Re: [PATCH 1/3] pinctrl: msm: Really mask level interrupts to prevent latching

From: Doug Anderson
Date: Wed Jun 20 2018 - 11:52:59 EST


Hi,

On Tue, Jun 19, 2018 at 11:45 PM, Bjorn Andersson
<bjorn.andersson@xxxxxxxxxx> wrote:
> On Mon 18 Jun 13:52 PDT 2018, Stephen Boyd wrote:
>
>> The interrupt controller hardware in this pin controller has two status
>> enable bits. The first "normal" status enable bit enables or disables
>> the summary interrupt line being raised when a gpio interrupt triggers
>> and the "raw" status enable bit allows or prevents the hardware from
>> latching an interrupt into the status register for a gpio interrupt.
>> Currently we just toggle the "normal" status enable bit in the mask and
>> unmask ops so that the summary irq interrupt going to the CPU's
>> interrupt controller doesn't trigger for the masked gpio interrupt.
>>
>> For a level triggered interrupt, the flow would be as follows: the pin
>> controller sees the interrupt, latches the status into the status
>> register, raises the summary irq to the CPU, summary irq handler runs
>> and calls handle_level_irq(), handle_level_irq() masks and acks the gpio
>> interrupt, the interrupt handler runs, and finally unmask the interrupt.
>> When the interrupt handler completes, we expect that the interrupt line
>> level will go back to the deasserted state so the genirq code can unmask
>> the interrupt without it triggering again.

※

Retype the pin controller patch discussion between "On Tue, Jun" and "masked gpio interrupt.", inclusive.

Records excerpted from a collection:
※

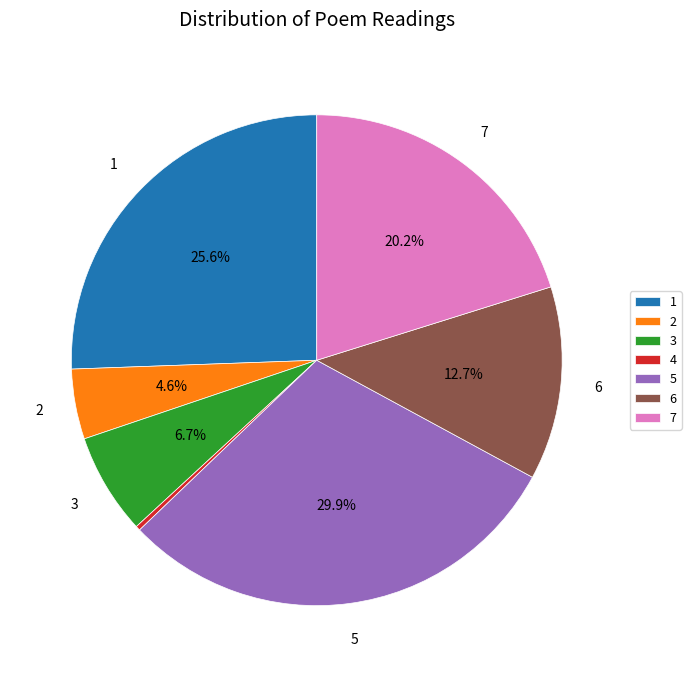

Count the number of slices in the pie.

7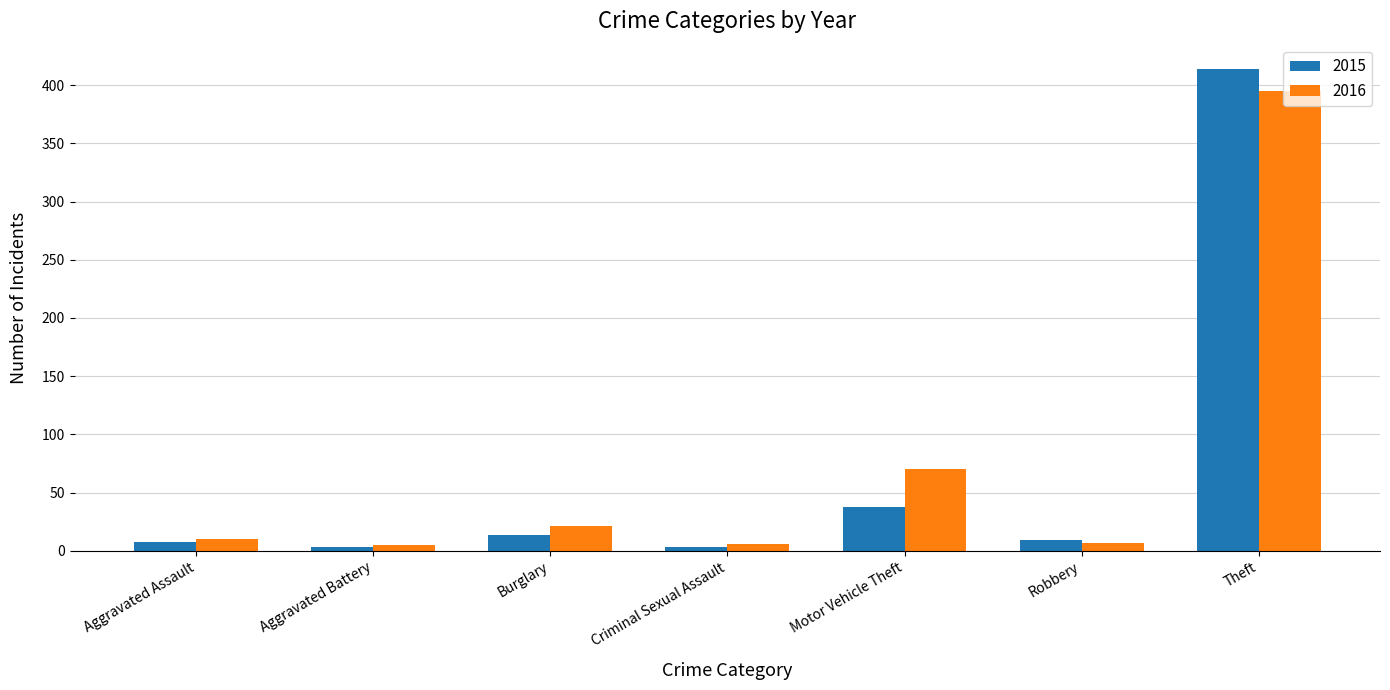

What is the lowest value of the 2016 series?

5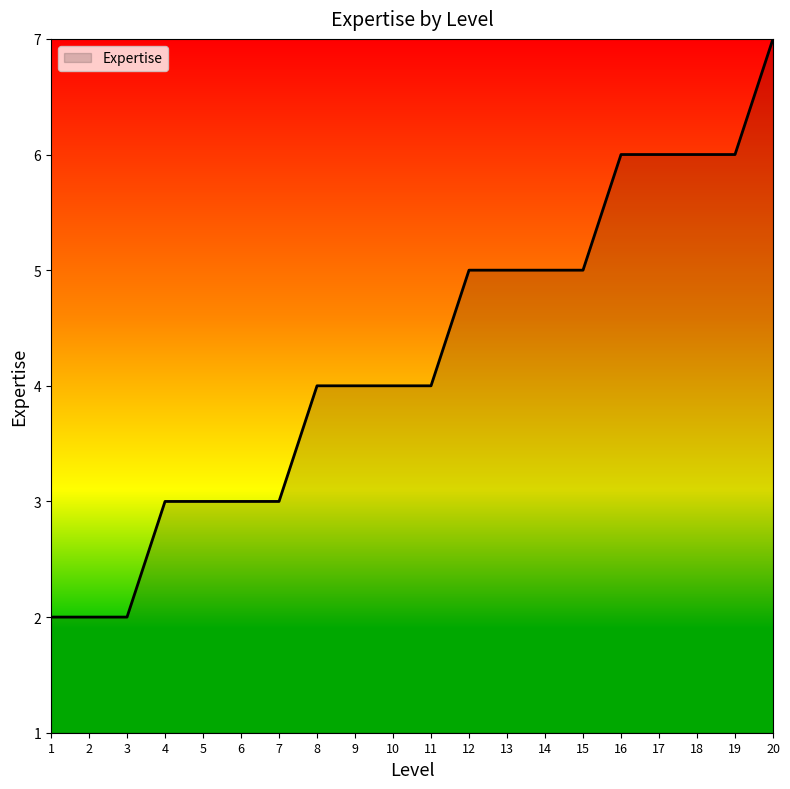

Which has a higher value, 19 or 4?

19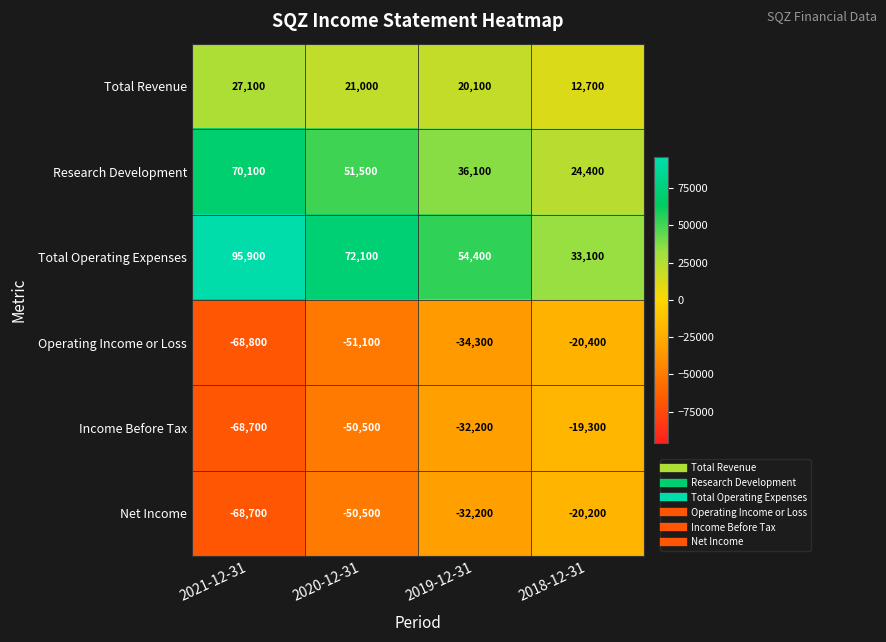

The Total Operating Expenses series shows 16838 at 2018-12-31. True or false?

False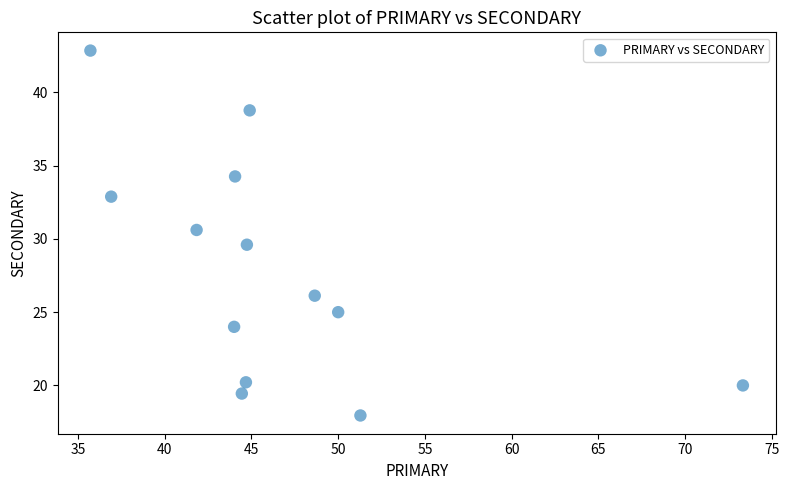

What is the range of X values (max minus min)?

37.6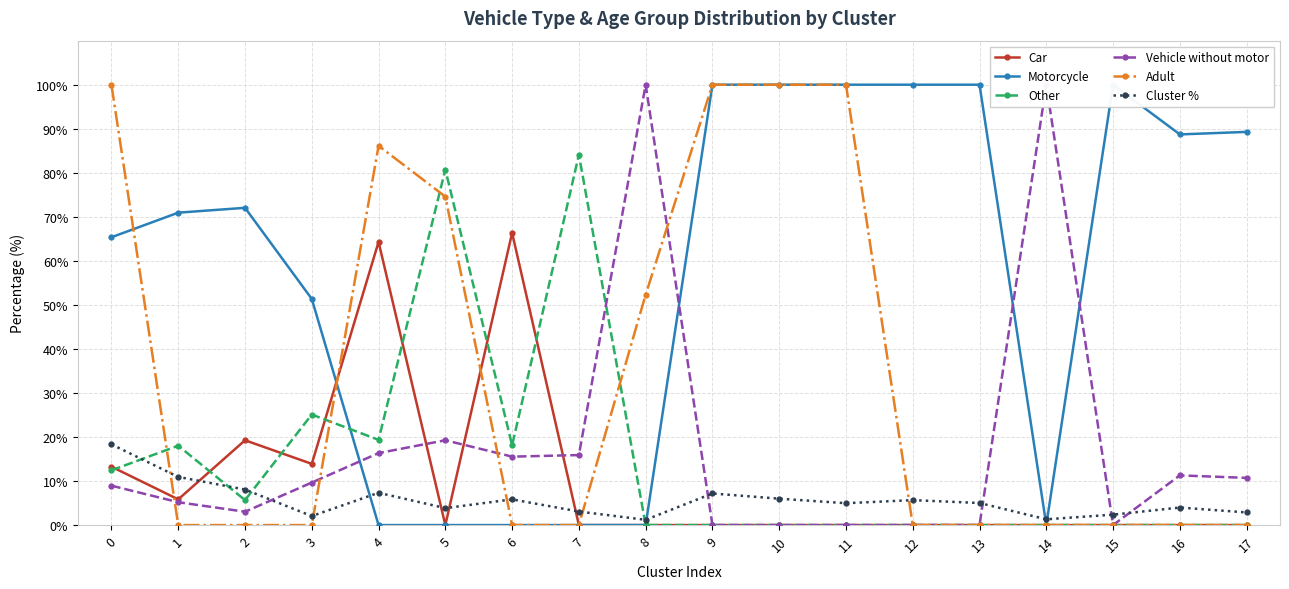

Which series changed the most between 0 and 6?

Adult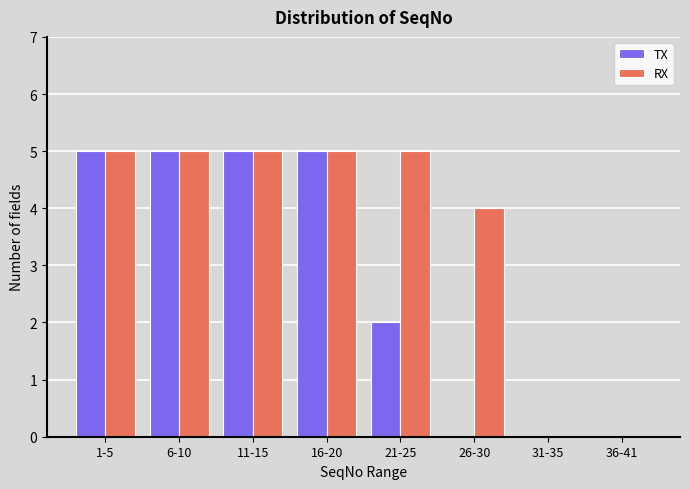

Reading left to right, extract all data points from this chart.

TX: 1-5=5	6-10=5	11-15=5	16-20=5	21-25=2	26-30=0	31-35=0	36-41=0
RX: 1-5=5	6-10=5	11-15=5	16-20=5	21-25=5	26-30=4	31-35=0	36-41=0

※

■ Solved problem
On Tue, Jun 19, 2018 at 11:45 PM, Bjorn Andersson
<bjorn.andersson@xxxxxxxxxx> wrote:
> On Mon 18 Jun 13:52 PDT 2018, Stephen Boyd wrote:
>
>> The interrupt controller hardware in this pin controller has two status
>> enable bits. The first "normal" status enable bit enables or disables
>> the summary interrupt line being raised when a gpio interrupt triggers
>> and the "raw" status enable bit allows or prevents the hardware from
>> latching an interrupt into the status register for a gpio interrupt.
>> Currently we just toggle the "normal" status enable bit in the mask and
>> unmask ops so that the summary irq interrupt going to the CPU's
>> interrupt controller doesn't trigger for the masked gpio interrupt.